In the AM symbol text box you can enter the symbol that you want to use to input or display for AM when using a 12-hour clock. The drop-down box provides a list of common symbols for your currently selected language to choose from.

In the PM symbol text box you can enter the symbol that you want to use to input or display for PM when using a 12-hour clock. The drop-down box provides a list of common symbols for your currently selected language to choose from.

In the Long date format text box you can enter the format that you want to use to input and display long dates. The format entered is a combination of special codes representing date components and literal text used to separate the date components. The special date component codes are listed below. You can set the format to any combination of date components you like, but you should always include at least enough components to uniquely identify a day in the year, e.g. a month and day, to allow you to input dates that are not ambiguous.
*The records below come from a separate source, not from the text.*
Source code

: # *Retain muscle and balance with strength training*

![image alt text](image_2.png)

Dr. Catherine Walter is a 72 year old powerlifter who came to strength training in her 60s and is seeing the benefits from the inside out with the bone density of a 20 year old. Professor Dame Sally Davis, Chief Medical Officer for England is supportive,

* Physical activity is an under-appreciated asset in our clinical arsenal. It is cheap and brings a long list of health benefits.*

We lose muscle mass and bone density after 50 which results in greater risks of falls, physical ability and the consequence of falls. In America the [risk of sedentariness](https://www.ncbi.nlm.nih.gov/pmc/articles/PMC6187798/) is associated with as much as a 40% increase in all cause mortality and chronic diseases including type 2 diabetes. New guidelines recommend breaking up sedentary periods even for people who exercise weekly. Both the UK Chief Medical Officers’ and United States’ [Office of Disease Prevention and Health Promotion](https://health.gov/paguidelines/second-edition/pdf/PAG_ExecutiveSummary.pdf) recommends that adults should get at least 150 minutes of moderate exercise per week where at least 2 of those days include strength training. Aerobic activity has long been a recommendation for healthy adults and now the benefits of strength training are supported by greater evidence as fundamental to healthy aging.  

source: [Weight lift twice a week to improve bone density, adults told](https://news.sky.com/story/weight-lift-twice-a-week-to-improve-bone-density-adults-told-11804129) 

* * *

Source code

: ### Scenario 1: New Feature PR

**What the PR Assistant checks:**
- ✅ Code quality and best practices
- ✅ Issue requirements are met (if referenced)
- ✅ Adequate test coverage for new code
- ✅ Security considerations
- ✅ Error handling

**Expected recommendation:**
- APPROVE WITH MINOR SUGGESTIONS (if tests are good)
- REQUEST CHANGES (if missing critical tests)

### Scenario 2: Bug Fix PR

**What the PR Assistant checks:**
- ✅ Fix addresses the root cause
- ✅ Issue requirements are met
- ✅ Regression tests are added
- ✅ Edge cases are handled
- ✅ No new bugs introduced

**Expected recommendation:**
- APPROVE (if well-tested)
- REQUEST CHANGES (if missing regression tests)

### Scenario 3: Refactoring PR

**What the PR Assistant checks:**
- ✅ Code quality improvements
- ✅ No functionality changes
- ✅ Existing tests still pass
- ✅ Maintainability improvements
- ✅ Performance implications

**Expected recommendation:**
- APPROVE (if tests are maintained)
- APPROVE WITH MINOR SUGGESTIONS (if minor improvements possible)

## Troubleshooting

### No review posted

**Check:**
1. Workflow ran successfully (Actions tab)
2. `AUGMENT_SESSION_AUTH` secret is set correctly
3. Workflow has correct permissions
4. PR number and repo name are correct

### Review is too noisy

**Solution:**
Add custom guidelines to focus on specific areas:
If you don't include a year component then the current year will be used. The drop-down box provides a list of common date formats in your currently selected language to choose from.

  • YYYY - The year with century as a decimal number (0000-9999).

  • YY - The year without century as a decimal number (00-99).

  • MM - The month as a decimal number (01-12).

  • mM - The month as a decimal number (1-12).

  • MONTH - The full month name.

  • SHORTMONTH - The first three characters of the month name.

  • DD - The day of month as a decimal number (01-31).

  • dD - The day of month as a decimal number (1-31).

  • WEEKDAY - The full weekday name.

  • SHORTWEEKDAY - The first three characters of the weekday name.

  • ERAYEAR - The Era Year in local format (e.g. 2000 AD).

  • SHORTERANAME - The short Era Name (e.g. AD).

  • YEARINERA - The Year in Era as a decimal number (e.g. 2000).

  • DAYOFYEAR - The Day of Year as a decimal number.

  • ISOWEEK - The ISO Week as a decimal number.

  • DAYOFISOWEEK - The Day of the ISO Week as a decimal number.

In the Short date format text box you can enter the format that you want to use to input and display short dates. This is in the same format as the Long date format, please read that section for more details. The drop-down box provides a list of common date formats in your currently selected language to choose from.

The Digit set drop down box lists digit sets which may be used instead of Arabic digits when displaying dates and times. If you select a digit set other than Arabic, it will be applied only to numbers which appear in a language context that uses that digit set while Arabic digits are still going to be used elsewhere, e.g. Arabic-Indic digits will be applied to Arabic but not to American English.

Other

On this tab, you can select how other options are displayed. The defaults are selected automatically based on the country which is currently selected.

In the Page size drop-down box you can choose the page size to use as the default for new documents, e.g. in KWord. Note that this setting does not affect your default paper size in the print dialog, to set that you need to use the Printers module of the KDE System Settings.

In the Measurement system drop-down box you can choose the measurement system to use, either metric or imperial.

In the Byte size units drop-down box you can choose the unit system to use when displaying numbers counted in bytes. Traditionally kilobytes meant units of 1024 instead of the metric 1000 for most but not all byte sizes. To reduce confusion you can choose which system you prefer. The available unit systems are listed below.

  • The IEC Units standard is always in multiples of 1024.

  • The Metric Units standard is always in multiples of 1000.

  • The JEDEC Units standard uses the traditional units used in KDE 3.5 and some other operating systems.